**Work task**
Print the lines in the listing below that fall between the line with "Pretty Alright Fonts drops" and the line with "- tunable settings", those two lines included, exactly as they stand and with nothing else.

**Data for this exercise**
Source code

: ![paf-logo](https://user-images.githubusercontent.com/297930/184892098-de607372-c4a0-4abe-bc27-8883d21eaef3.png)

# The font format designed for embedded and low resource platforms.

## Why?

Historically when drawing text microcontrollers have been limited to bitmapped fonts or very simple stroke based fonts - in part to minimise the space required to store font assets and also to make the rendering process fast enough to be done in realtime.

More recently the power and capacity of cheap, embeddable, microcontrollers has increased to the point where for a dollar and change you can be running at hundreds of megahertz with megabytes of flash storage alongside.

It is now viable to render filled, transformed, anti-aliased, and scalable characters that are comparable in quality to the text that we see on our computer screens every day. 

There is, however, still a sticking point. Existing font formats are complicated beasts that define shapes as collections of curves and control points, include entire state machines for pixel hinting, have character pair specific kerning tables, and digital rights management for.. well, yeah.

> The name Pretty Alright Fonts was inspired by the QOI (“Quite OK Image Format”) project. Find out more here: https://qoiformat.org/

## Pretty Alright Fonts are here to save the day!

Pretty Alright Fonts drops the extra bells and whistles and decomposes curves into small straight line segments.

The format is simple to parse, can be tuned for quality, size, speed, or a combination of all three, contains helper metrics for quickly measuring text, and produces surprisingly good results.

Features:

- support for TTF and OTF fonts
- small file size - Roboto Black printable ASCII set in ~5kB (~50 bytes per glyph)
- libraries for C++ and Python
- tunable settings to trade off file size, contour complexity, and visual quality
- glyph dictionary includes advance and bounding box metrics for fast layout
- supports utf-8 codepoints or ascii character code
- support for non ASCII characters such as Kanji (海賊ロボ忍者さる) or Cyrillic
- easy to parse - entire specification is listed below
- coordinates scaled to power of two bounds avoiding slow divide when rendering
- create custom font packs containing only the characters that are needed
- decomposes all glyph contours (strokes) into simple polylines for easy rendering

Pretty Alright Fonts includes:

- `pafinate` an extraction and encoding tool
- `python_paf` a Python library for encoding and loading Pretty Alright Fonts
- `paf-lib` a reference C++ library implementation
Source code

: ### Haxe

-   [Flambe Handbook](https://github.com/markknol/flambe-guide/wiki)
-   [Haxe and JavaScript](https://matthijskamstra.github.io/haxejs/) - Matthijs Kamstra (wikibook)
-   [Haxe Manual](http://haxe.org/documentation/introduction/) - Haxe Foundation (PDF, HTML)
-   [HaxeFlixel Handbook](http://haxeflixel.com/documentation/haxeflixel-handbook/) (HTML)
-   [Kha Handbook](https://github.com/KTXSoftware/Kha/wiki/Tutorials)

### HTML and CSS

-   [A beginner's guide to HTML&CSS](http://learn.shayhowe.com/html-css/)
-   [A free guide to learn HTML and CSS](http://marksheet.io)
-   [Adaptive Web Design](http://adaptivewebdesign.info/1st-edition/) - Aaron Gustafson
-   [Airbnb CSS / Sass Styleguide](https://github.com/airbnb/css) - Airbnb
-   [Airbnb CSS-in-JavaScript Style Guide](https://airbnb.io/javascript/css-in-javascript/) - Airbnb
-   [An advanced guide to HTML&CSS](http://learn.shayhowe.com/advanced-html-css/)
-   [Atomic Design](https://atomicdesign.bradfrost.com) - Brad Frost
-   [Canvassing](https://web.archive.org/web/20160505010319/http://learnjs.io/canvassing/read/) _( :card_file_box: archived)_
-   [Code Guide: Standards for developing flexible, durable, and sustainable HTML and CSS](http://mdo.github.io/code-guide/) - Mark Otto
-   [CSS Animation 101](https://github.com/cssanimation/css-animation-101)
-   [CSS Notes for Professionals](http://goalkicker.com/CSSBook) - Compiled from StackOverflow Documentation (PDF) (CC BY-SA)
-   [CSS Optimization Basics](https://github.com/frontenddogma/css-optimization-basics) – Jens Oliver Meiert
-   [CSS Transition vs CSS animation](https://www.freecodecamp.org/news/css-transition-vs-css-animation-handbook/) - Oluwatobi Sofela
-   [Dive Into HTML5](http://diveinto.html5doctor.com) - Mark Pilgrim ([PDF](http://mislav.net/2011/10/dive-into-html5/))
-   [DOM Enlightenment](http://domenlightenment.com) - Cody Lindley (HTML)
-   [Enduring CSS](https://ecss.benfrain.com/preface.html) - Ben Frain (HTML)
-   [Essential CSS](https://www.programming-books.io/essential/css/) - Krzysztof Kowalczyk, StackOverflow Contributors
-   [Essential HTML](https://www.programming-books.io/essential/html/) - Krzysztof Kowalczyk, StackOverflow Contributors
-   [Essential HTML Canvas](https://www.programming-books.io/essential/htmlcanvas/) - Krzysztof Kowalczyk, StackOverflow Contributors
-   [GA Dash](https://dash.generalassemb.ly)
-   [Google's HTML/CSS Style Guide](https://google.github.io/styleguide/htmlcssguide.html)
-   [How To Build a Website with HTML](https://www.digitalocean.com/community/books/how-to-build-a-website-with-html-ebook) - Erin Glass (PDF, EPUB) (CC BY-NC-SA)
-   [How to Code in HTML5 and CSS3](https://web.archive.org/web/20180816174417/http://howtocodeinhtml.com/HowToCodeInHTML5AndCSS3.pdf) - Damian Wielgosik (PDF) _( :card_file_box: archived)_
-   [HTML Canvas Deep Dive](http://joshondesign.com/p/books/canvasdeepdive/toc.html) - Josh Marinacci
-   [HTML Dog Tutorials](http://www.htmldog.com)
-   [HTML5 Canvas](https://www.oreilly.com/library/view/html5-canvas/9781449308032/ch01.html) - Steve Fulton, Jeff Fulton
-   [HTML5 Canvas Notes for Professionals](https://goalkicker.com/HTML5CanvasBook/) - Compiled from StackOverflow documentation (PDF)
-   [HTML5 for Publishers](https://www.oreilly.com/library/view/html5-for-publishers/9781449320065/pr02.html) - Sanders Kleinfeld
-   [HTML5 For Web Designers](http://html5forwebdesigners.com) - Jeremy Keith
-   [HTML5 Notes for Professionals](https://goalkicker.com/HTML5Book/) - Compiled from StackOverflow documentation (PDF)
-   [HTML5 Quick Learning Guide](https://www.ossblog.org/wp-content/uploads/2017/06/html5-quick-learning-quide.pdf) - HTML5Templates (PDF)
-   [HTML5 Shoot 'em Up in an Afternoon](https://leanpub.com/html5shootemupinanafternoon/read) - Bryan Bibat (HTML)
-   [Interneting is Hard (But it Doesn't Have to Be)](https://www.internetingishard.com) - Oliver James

**Answer to this task**
Pretty Alright Fonts drops the extra bells and whistles and decomposes curves into small straight line segments.

The format is simple to parse, can be tuned for quality, size, speed, or a combination of all three, contains helper metrics for quickly measuring text, and produces surprisingly good results.

Features:

- support for TTF and OTF fonts
- small file size - Roboto Black printable ASCII set in ~5kB (~50 bytes per glyph)
- libraries for C++ and Python
- tunable settings to trade off file size, contour complexity, and visual quality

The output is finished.